O ambicioso programa Avança Brasil, do atual governo, vê a região amazônica com os olhos do passado. Até 2007 serão investidos cerca de 43 bilhões de dólares, mas a metade disso será gasta em grandes obras de infra-estrutura que deverão dobrar o número de estradas pavimentadas, além de construir hidrovias, ferrovias e usinas hidrelétricas. Ora, foi esse mesmo modelo de desenvolvimento que os governos militares usaram nos anos 70. E o resultado o mundo inteiro conhece: o Brasil, hoje, é o maior destruidor de florestas do mundo, em números absolutos. “Infelizmente persiste a visão equivocada de que é preciso criar grandes eixos de desenvolvimento para a região, sem levar em conta os severos impactos ambientais”, afirma Aziz AbSáber, geógrafo da Universidade de São Paulo (USP) e um dos maiores especialistas na questão.
Uma projeção do Instituto Nacional de Pesquisas da Amazônia (Inpa) estima que a abertura de uma única estrada gera um desmatamento que se alastra, em média, de 50 a até 200 quilômetros mata adentro, em ambos os lados da rodovia. Isso acontece devido à facilidade de escoamento da madeira cortada. Basta ver o que aconteceu ao longo das rodovias Transamazônica e Belém-Brasília. Dezenas de cidades surgiram ao longo desses dois eixos, alimentadas principalmente por madeireiras e serrarias. Para contrapor esse modelo, Aziz AbSáber defende há 30 anos a divisão da Amazônia em 21 pequenas sub-regiões administrativas dotadas de um bom grau de autonomia. O principal efeito disso seria a descentralização das decisões, fazendo com que as próprias comunidades interessadas passem a discutir o melhor modelo de desenvolvimento sustentado a ser adotado.
Essa é a segunda coisa a fazer para resolver de vez o problema do desmatamento: admitir que os povos tradicionais da floresta, representados pelas múltiplas comunidades indígenas, caboclas, ribeirinhas, extrativistas, negras remanescentes de quilombos são os principais responsáveis pelo futuro da floresta. Esses povos têm muito a nos ensinar sobre como lidar com os recursos da mata e precisam de oportunidade para que seu conhecimento possa ser convertido em benefícios como empregos, melhoria na qualidade de vida e aumento da renda familiar.

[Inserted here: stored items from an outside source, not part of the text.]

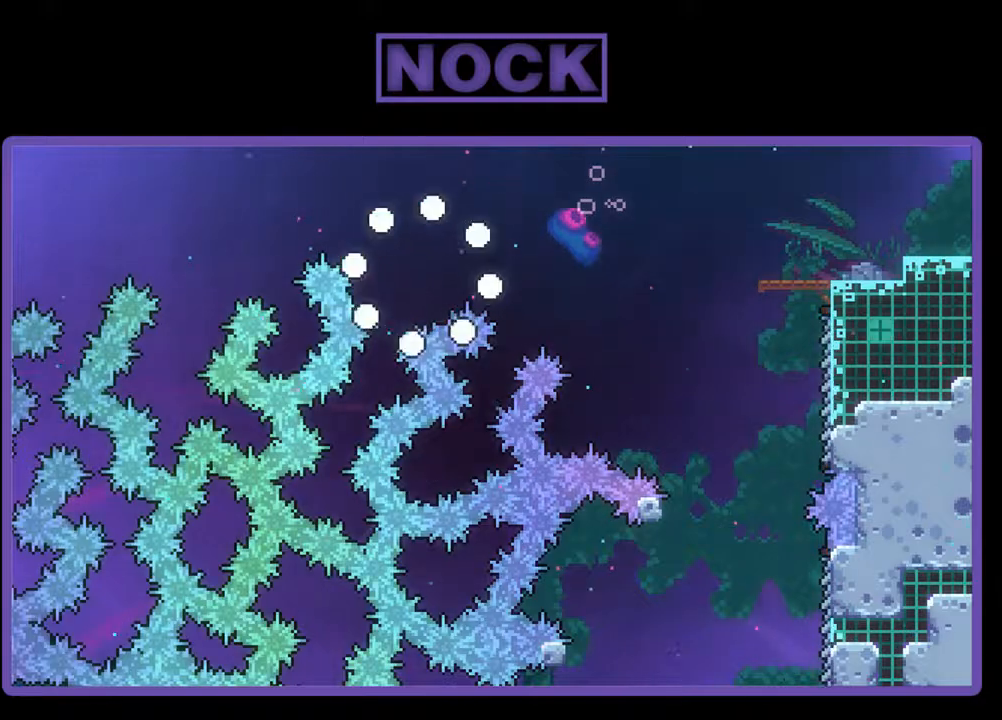
{"buttons": [], "events": []}
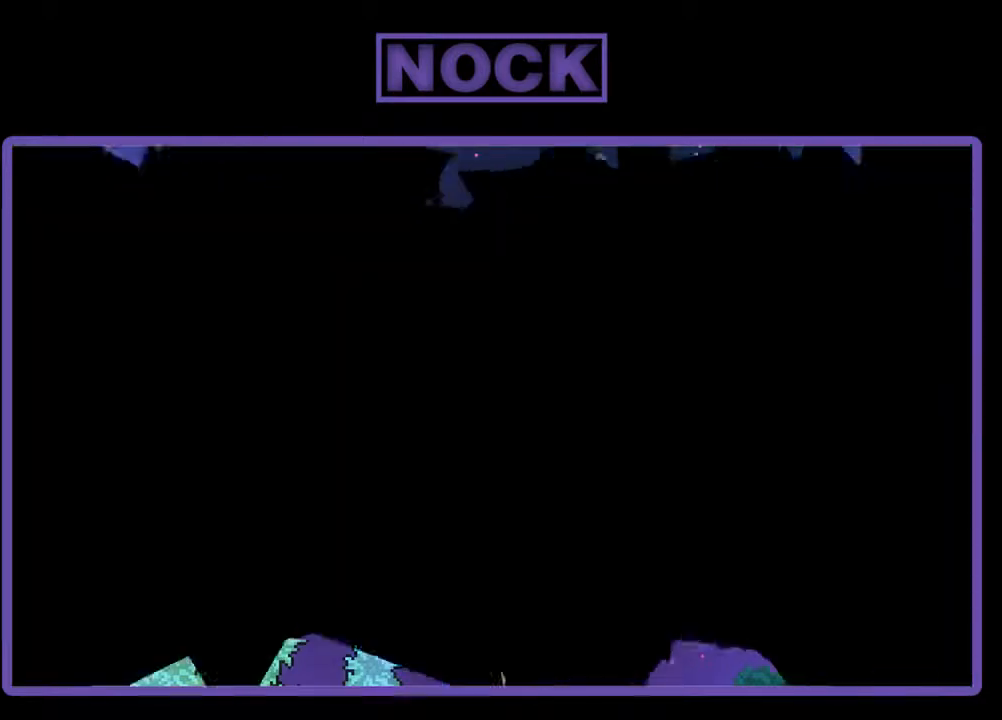
{"buttons": [], "events": []}
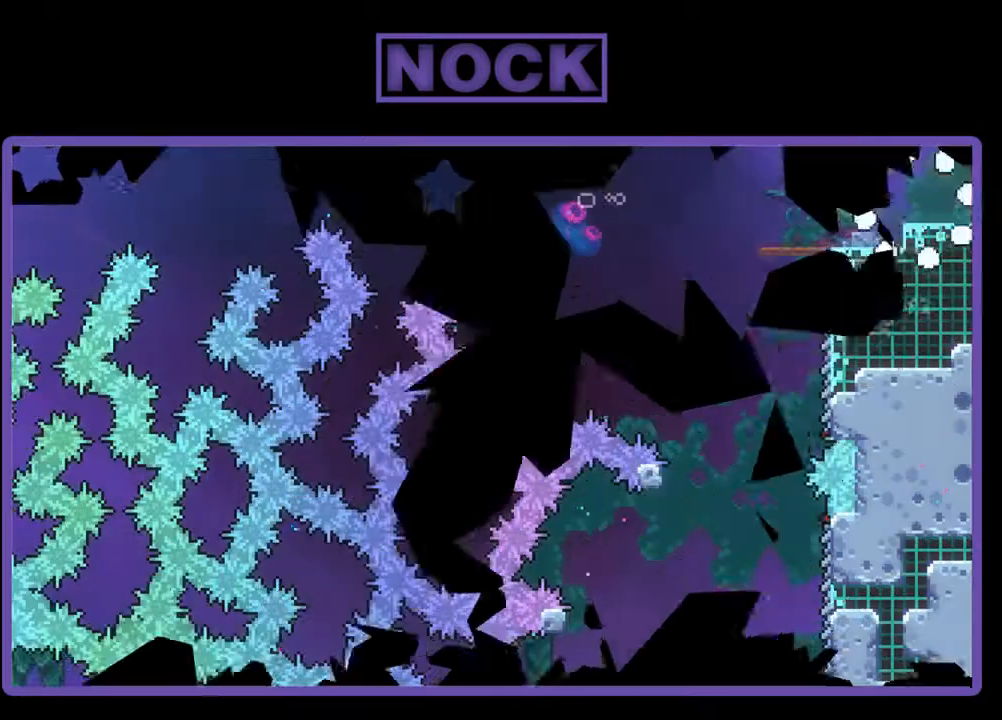
{"buttons": ["R2", "DPAD_LEFT"], "events": [[67, "R2", "down"], [433, "DPAD_LEFT", "down"]]}
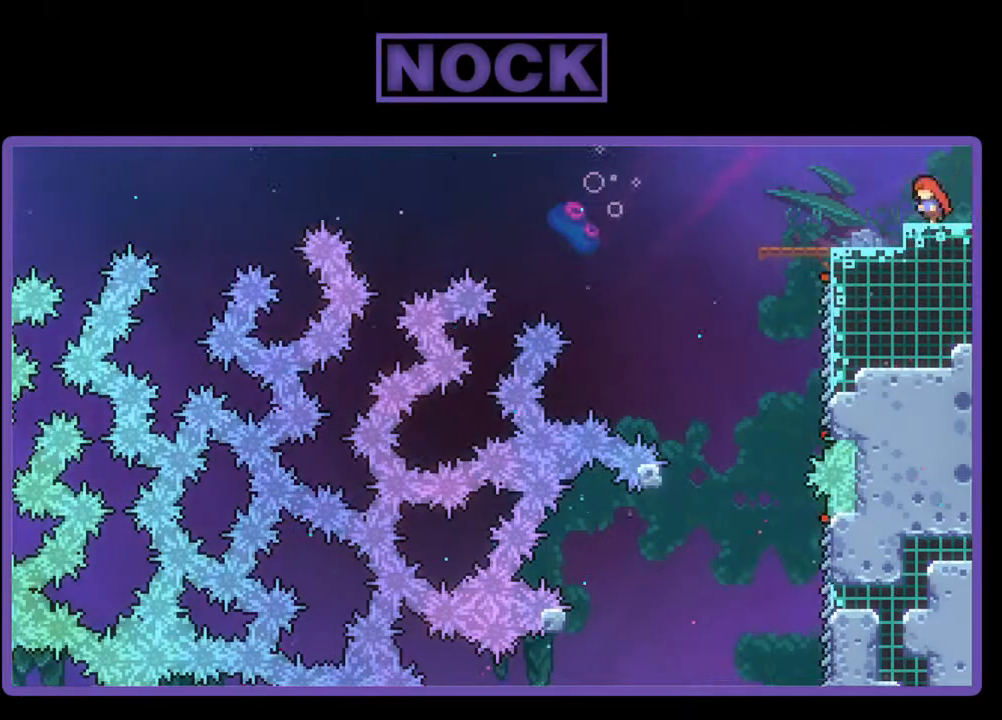
{"buttons": ["CROSS", "R2"], "events": [[67, "DPAD_LEFT", "up"], [333, "CROSS", "down"], [367, "DPAD_LEFT", "down"], [500, "DPAD_LEFT", "up"]]}
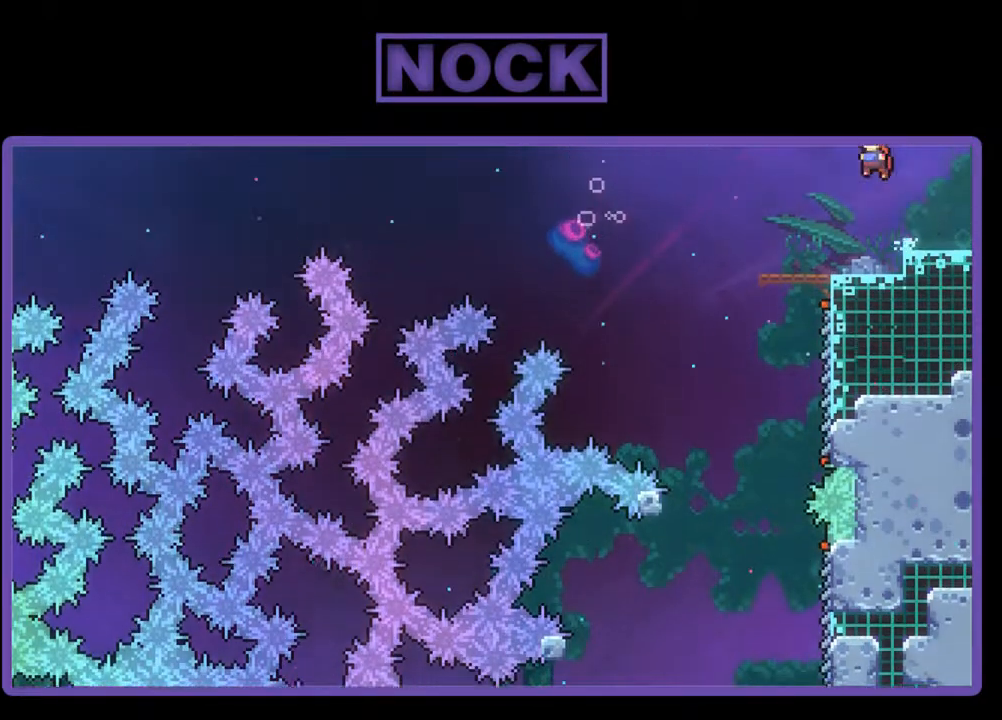
{"buttons": ["R2", "DPAD_DOWN", "DPAD_LEFT"], "events": [[100, "CROSS", "up"], [267, "DPAD_LEFT", "down"], [367, "CIRCLE", "down"], [367, "DPAD_DOWN", "down"], [467, "CIRCLE", "up"]]}
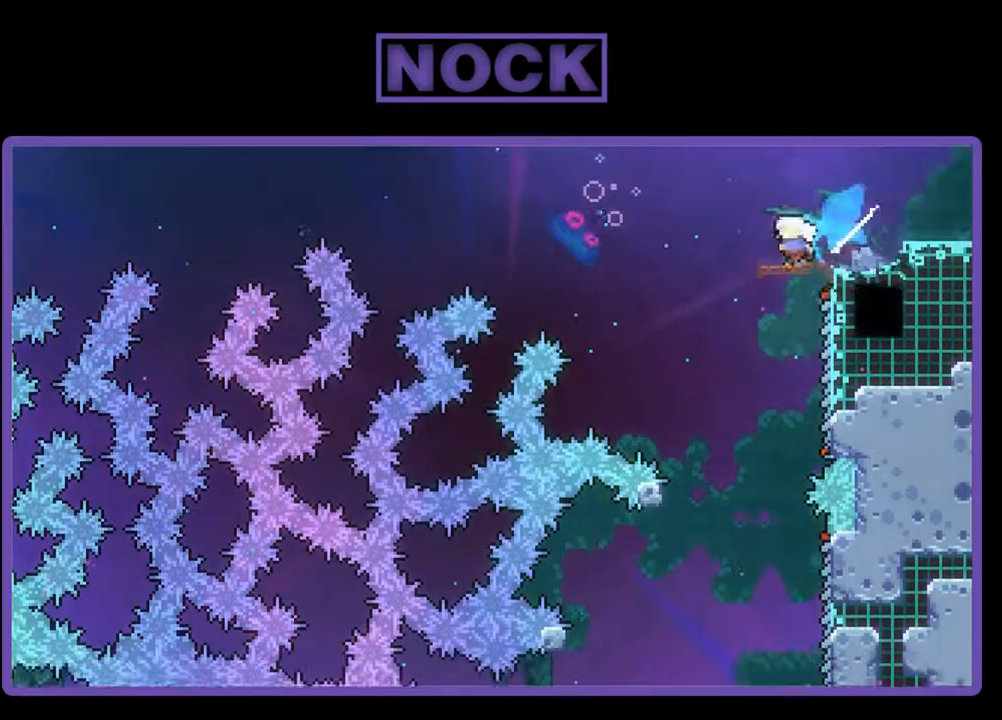
{"buttons": ["CROSS", "CIRCLE", "R2", "DPAD_DOWN", "DPAD_LEFT"], "events": [[33, "CIRCLE", "down"], [33, "CROSS", "down"]]}
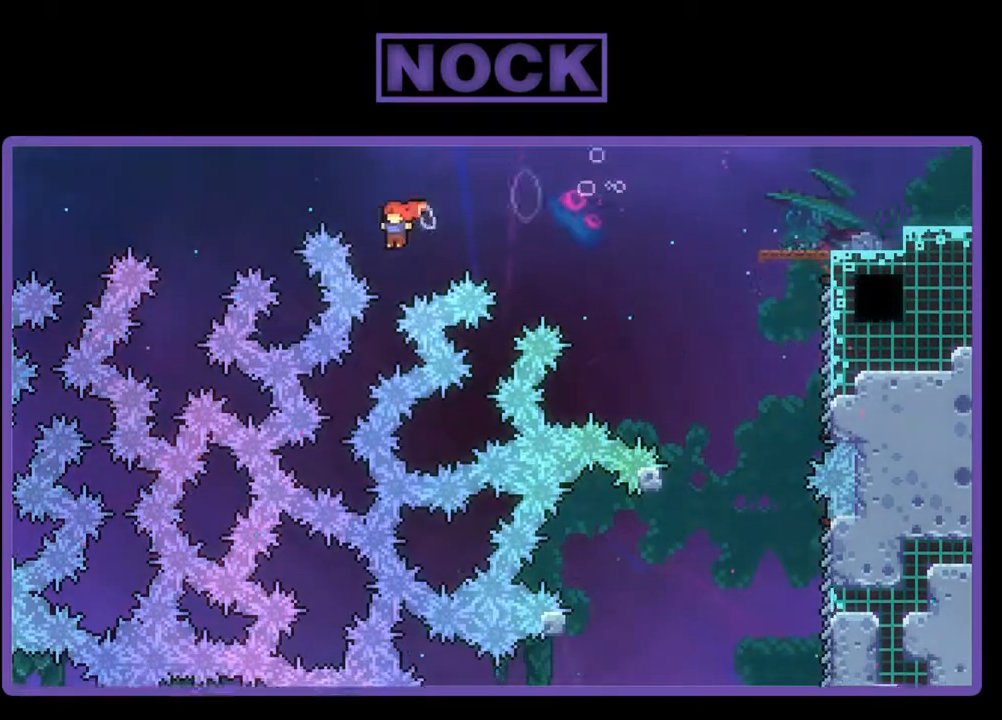
{"buttons": [], "events": [[133, "DPAD_DOWN", "up"], [167, "CROSS", "up"], [200, "CIRCLE", "up"], [200, "DPAD_UP", "down"], [267, "R2", "up"], [300, "DPAD_LEFT", "up"], [367, "DPAD_UP", "up"]]}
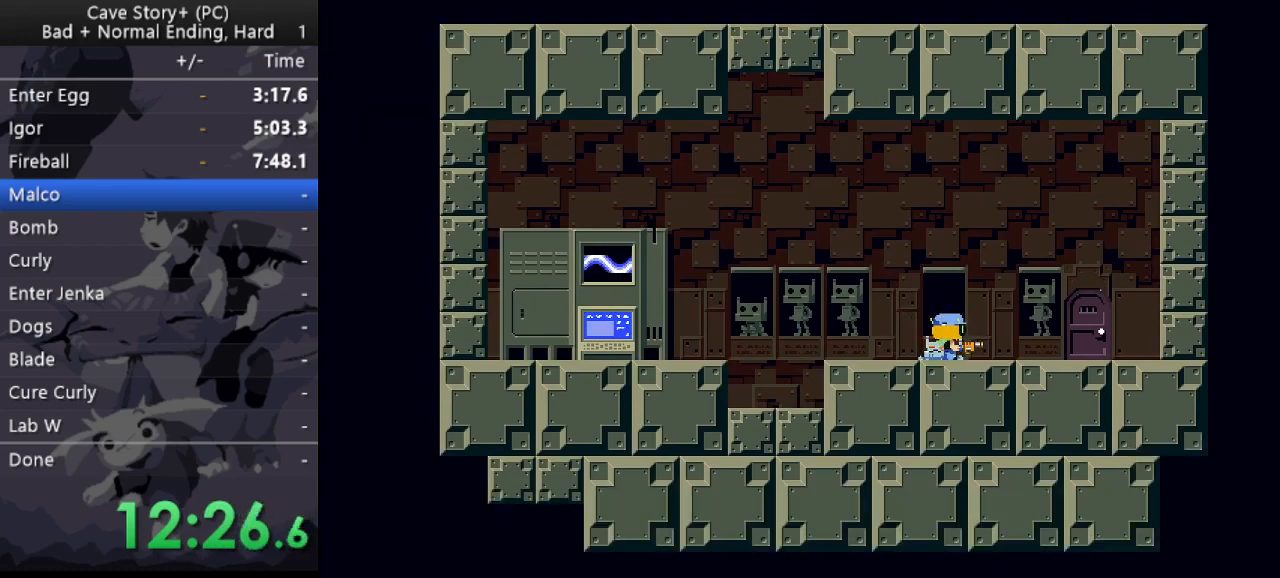
Gameplay with keyboard; each line is a JSON object with the keys held at the frame after it. "events" lists presses ("down") and releases ("up") of "a", "down", "left", "q", "right", "s", "up", "w", "x" and "z" between this image and that frame as [ms after this image, input, new state], when the widget could be followed in between. No other keys are recorded. Mouse input is not recorded.
{"keys": ["z"], "events": [[200, "x", "down"], [200, "z", "up"], [300, "x", "up"], [300, "z", "down"], [350, "x", "down"], [350, "z", "up"], [433, "z", "down"], [483, "x", "up"]]}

Claro que as técnicas e modos de produção típicos desses povos não têm a mesma eficiência e imediatismo de uma motosserra, que corta sem parar. Mas o valor que precisa ser computado nessa conta é o da conservação da floresta. A secretária de Coordenação da Amazônia do Ministério do Meio Ambiente, Mary Helena Allegretti, é a principal defensora do manejo florestal, mas diz que ele precisa de um empurrão, nesse momento, porque tem de competir com as madeireiras clandestinas, que devastam sem qualquer preocupação ecológica. “O ideal seria a renúncia fiscal e a concessão de linhas de crédito mais baratas a quem adotar o manejo em sua propriedade”, afirma.
Subsídios custam caro, mas a conta não será paga só pelo Brasil. Os países ricos já mostram que estão dispostos a dividir a fatura. Desde 1990, o Programa Piloto Internacional para Conservar as Florestas Tropicais Brasileiras (PPG-7), criado pelos sete países mais ricos do mundo (o G-7), já contribuiu com 290 milhões de dólares para alavancar projetos de desenvolvimento sustentado na região. A capacidade natural que a floresta tem de absorver gás carbono da atmosfera também vale uma fortuna: no futuro, países ricos que poluem com automóveis e indústrias poderão formar um fundo destinado às regiões do mundo que reabsorvem essa poluição – e isso poderia gerar algo como 19 bilhões de dólares por ano só para mantermos preservadas grandes porções da Floresta Amazônica.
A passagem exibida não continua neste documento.